GIVEN TEXT:
Ackermann function

In computability theory, the Ackermann function or Ackermann-Péter function is a simple example of a computable function that is not primitive recursive. It takes two natural numbers as arguments and yields another natural number. Its value grows extremely quickly; even for small inputs, for example (4,3), the values of the Ackermann function become so large that they cannot be feasibly computed, and in fact their decimal expansions require more digits than there are particles in the entire visible universe.

History

In the late 1920s, the mathematicians Gabriel Sudan and Wilhelm Ackermann, students of David Hilbert, were studying the foundations of computation. Sudan is credited with inventing the lesser-known Sudan function, the first published function that is recursive but not primitive-recursive. Shortly afterwards and independently, in 1928, Ackermann published his own recursive but non-primitive recursive function. Summarized in

Ackermann originally considered a function A(m, n, p) of three variables, the p-fold iterated exponentiation of m with n, or m → n → p as expressed using the Conway chained arrow notation. When p = 1, this is mⁿ, which is m multiplied by itself n times. When p = 2, it is a tower of exponents $}}$ with n levels, or m raised n times to the power m also written as ⁿm, the tetration of m with n. We can continue to generalize this indefinitely as p becomes larger.

Ackermann proved that A is a recursive function, a function a computer with unbounded memory can calculate, but it is not a primitive recursive function, a class of functions including almost all familiar functions such as addition and factorial.

In On the Infinite, David Hilbert hypothesized that the Ackermann function was not primitively recursive, but it was Ackermann, a former student and Hilbert’s personal secretary, who actually proved the hypothesis in his paper On Hilbert’s Construction of the Real Numbers. On the Infinite was Hilbert’s most important paper on the foundations of mathematics, serving as the heart of Hilbert's program to secure the foundation of transfinite numbers by basing them on finite methods. The paper also outlines a proof of the continuum hypothesis and was central in influencing Kurt Gödel to study the completeness and consistency of mathematics leading to Gödel's incompleteness theorem.

A similar function of only two variables was later defined by Rózsa Péter and Raphael Robinson; its definition is given below. The numbers, except in the first few rows, are three less than powers of two. For the exact relation between the two functions, see below.

Definition and properties

The Ackermann function is defined recursively for non-negative integers m and n as follows:

A(m, n) =

\begin{cases} n+1 & \mbox{if } m = 0 \\ A(m-1, 1) & \mbox{if } m > 0 \mbox{ and } n = 0 \\ A(m-1, A(m, n-1)) & \mbox{if } m > 0 \mbox{ and } n > 0. \end{cases}

It may not be immediately obvious that the evaluation of these functions always terminates. The recursion is bounded because in each recursive application either m decreases, or m remains the same and n decreases. Each time that n reaches zero, m decreases, so m eventually reaches zero as well. (Expressed more technically, in each case the pair (m, n) decreases in the lexicographic order, which preserves the well-ordering of the non-negative integers.) However, when m decreases there is no upper bound on how much n can increase — and it will often increase greatly.

SUPPLIED INFORMATION:
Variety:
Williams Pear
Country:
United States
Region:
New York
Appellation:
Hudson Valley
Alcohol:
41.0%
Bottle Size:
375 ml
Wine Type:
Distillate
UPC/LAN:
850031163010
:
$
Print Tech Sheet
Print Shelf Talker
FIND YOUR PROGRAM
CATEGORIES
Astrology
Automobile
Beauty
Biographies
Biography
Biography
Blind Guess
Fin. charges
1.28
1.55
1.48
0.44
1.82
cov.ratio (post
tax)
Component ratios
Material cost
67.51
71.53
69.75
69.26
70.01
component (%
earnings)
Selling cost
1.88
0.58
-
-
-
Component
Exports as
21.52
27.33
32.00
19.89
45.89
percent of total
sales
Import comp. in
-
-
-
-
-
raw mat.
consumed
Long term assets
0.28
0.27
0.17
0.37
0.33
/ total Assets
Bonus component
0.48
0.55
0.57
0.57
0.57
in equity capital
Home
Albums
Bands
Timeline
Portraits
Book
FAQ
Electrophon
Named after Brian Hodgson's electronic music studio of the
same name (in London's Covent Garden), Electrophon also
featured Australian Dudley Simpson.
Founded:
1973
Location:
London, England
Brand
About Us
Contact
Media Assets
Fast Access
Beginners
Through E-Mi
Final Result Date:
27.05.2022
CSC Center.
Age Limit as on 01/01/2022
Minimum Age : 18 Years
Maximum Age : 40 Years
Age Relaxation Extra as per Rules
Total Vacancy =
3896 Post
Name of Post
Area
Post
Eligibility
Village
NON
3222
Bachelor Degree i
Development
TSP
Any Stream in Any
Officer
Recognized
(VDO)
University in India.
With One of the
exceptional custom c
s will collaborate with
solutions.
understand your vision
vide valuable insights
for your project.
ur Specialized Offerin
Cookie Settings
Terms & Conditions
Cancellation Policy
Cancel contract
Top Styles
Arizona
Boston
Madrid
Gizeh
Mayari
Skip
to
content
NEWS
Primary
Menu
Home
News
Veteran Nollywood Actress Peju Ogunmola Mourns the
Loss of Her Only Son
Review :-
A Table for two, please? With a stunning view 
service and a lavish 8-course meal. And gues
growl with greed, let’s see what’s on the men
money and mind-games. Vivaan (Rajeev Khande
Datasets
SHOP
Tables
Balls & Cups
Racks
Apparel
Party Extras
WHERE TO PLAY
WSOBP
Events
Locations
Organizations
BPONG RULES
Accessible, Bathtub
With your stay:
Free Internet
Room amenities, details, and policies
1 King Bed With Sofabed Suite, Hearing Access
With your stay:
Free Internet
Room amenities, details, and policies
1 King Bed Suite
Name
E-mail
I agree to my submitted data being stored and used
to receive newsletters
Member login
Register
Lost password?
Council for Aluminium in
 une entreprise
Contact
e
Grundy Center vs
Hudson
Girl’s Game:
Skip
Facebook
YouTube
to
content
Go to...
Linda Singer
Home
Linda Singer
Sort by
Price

PROBLEM REQUIREMENTS:
Write the next part of the text on the Ackermann function, picking up right after its final sentence.

TASK ANSWER:
The Ackermann function can also be expressed nonrecursively using Conway chained arrow notation:

A(m, n) = (2 → (n+3) → (m − 2)) − 3 for m > 2

hence

2 → n → m = A(m+2,n-3) + 3 for n>2

(n=1 and n=2 would correspond with A(m,−2) = −1 and A(m,−1) = 1, which could logically be added).

or the hyper operators:

A(m, n) = hyper(2, m, n + 3) − 3.

For small values of m like 1, 2, or 3, the Ackermann function grows relatively slowly with respect to n (at most exponentially). For m ≥ 4, however, it grows much more quickly; even A(4, 2) is about 2×10¹⁹⁷²⁸, and the decimal expansion of A(4, 3) cannot be recorded in the physical universe. If we define the function f (n) = A(n, n), which increases both m and n at the same time, we have a function of one variable that dwarfs every primitive recursive function, including very fast-growing functions such as the exponential function, the factorial function, multi- and superfactorial functions, and even functions defined using Knuth's up-arrow notation (except when the indexed up-arrow is used).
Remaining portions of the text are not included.